22-23 317
Xiao Zhang – ISMO
Abstract
Phosphorene, a semiconducting two-dimensional material, has recently attracted huge interest due to its potential applications in opto-electronics. The first attempts to synthesize phosphorene were based mainly on mechanical and chemical exfoliations. A few years later, different groups reported the synthesis of phosphorene using the molecular beam epitaxy process, which opened the way for research on physical properties. Here, we report phosphorus growth on an Au(110) substrate via molecular beam epitaxy. The atomically resolved scanning tunneling microscopy images exhibit a self-assembled phosphorus-dimer structure, which is converted into phosphorus chains when increasing the phosphorus coverage. The chemical composition of the obtained structures is determined via Auger electron and X-ray photoelectron spectroscopies. Density functional theory calculations support the experimental findings.

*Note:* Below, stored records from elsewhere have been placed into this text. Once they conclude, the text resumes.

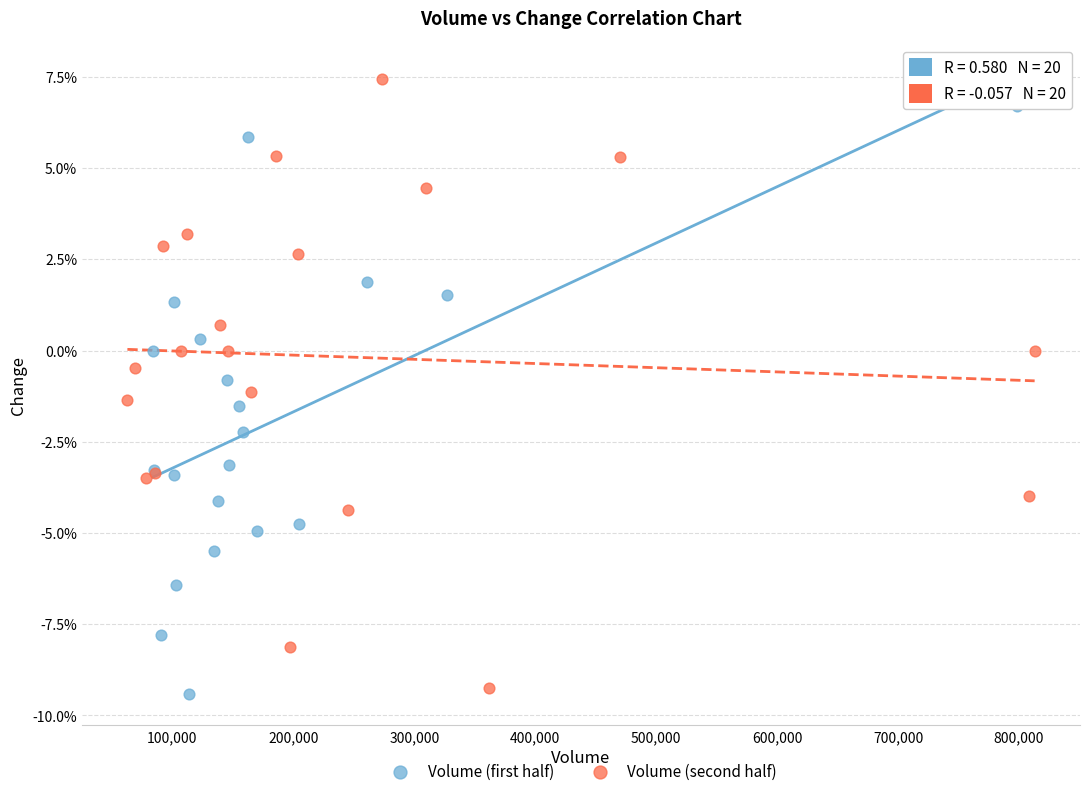

Which series has the widest spread of Y values?

Volume (second half)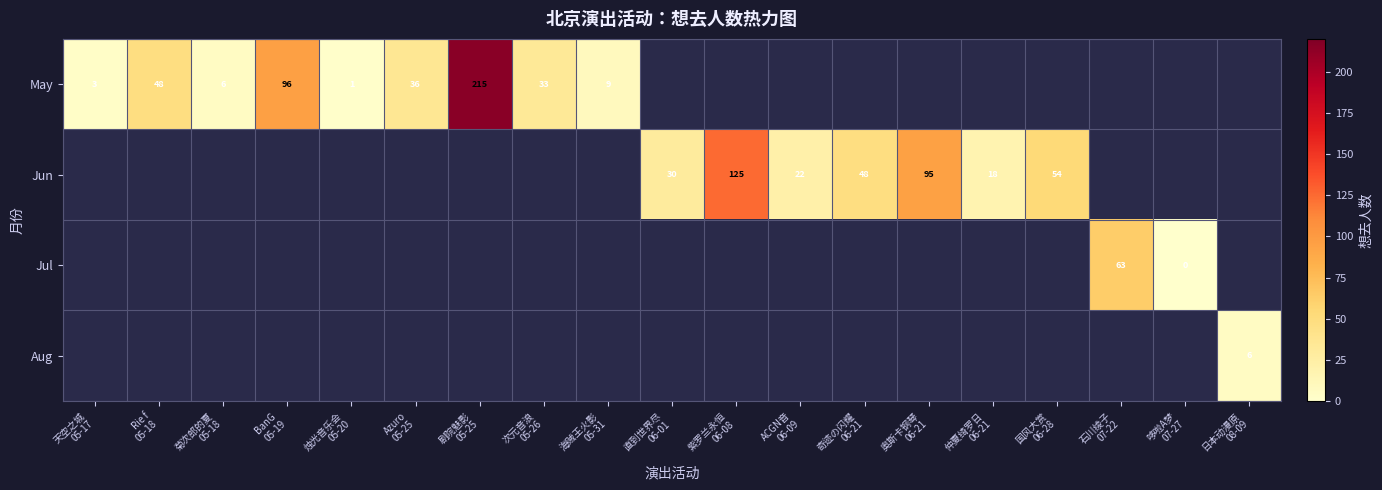

Is it true that May equals 23.9 at BanG 05-19?

False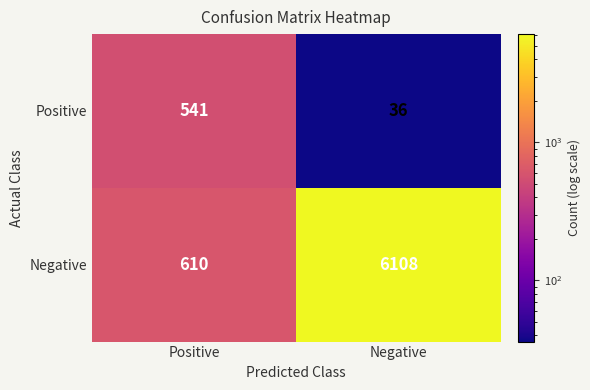

How many series are shown in this chart?

2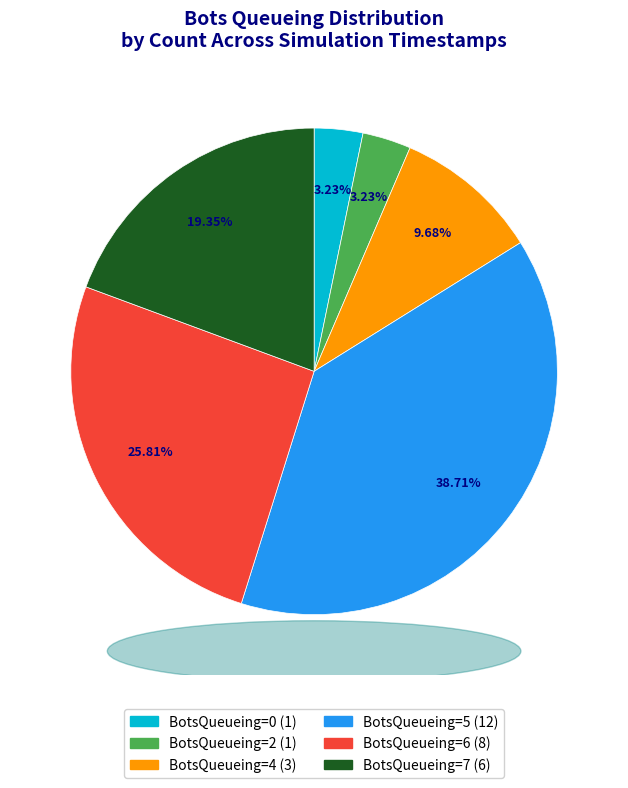

Is there a majority slice in this chart?

No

Besides, as a semiconductor material, phosphorene has a wide range of applications in many fields, but traditional semiconductor devices rely on the movement of charges, accompanied by resistive losses and energy consumption, while spin electronics devices achieve logic and storage functions by manipulating the spin of electrons, without the need for large-scale current flow, which can significantly reduce power consumption. Here we try to use molecular beam epitaxy to grow phosphorus on a magnetic metal substrate Ni(111), scanning tunneling microscopy, low-energy electron diffraction, and synchrotron radiation source X-ray photoelectron spectroscopy were used to reveal the growth and self-assembly process of phosphorus on the magnetic substrate Ni(111), and the experimental results were fitted using density functional theory, this work will provides researchers with ideas for the subsequent preparation of two-dimensional phosphorus on magnetic substrate.